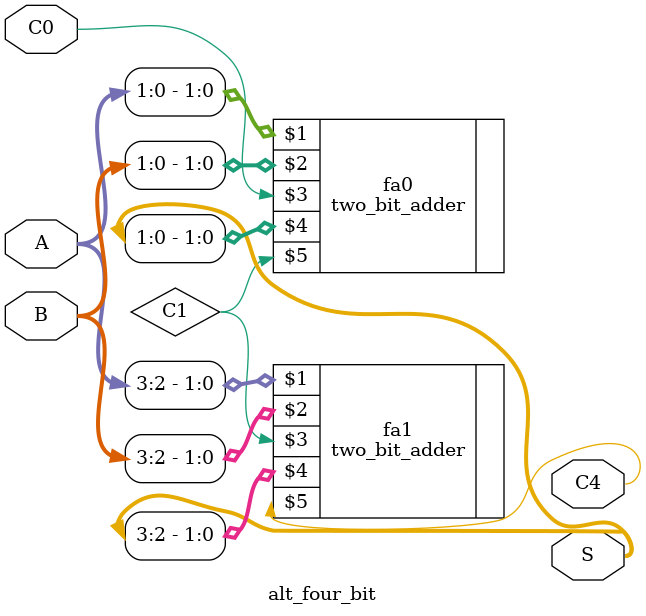
<source format=v>
`timescale 1ns / 1ps


module alt_four_bit(
    input [3:0] A,
    input [3:0] B,
    input C0,
    output [3:0] S,
    output C4
    );
    
    wire C1;
    
    two_bit_adder fa0 (A[1:0], B[1:0], C0, S[1:0], C1);
    two_bit_adder fa1 (A[3:2], B[3:2], C1, S[3:2], C4);
    
    
endmodule

</source>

* **Work request**:
Reproduce all the material exactly, omitting images.

* **Final answer**:
<source format=v>
`timescale 1ns / 1ps


module alt_four_bit(
    input [3:0] A,
    input [3:0] B,
    input C0,
    output [3:0] S,
    output C4
    );
    
    wire C1;
    
    two_bit_adder fa0 (A[1:0], B[1:0], C0, S[1:0], C1);
    two_bit_adder fa1 (A[3:2], B[3:2], C1, S[3:2], C4);
    
    
endmodule

</source>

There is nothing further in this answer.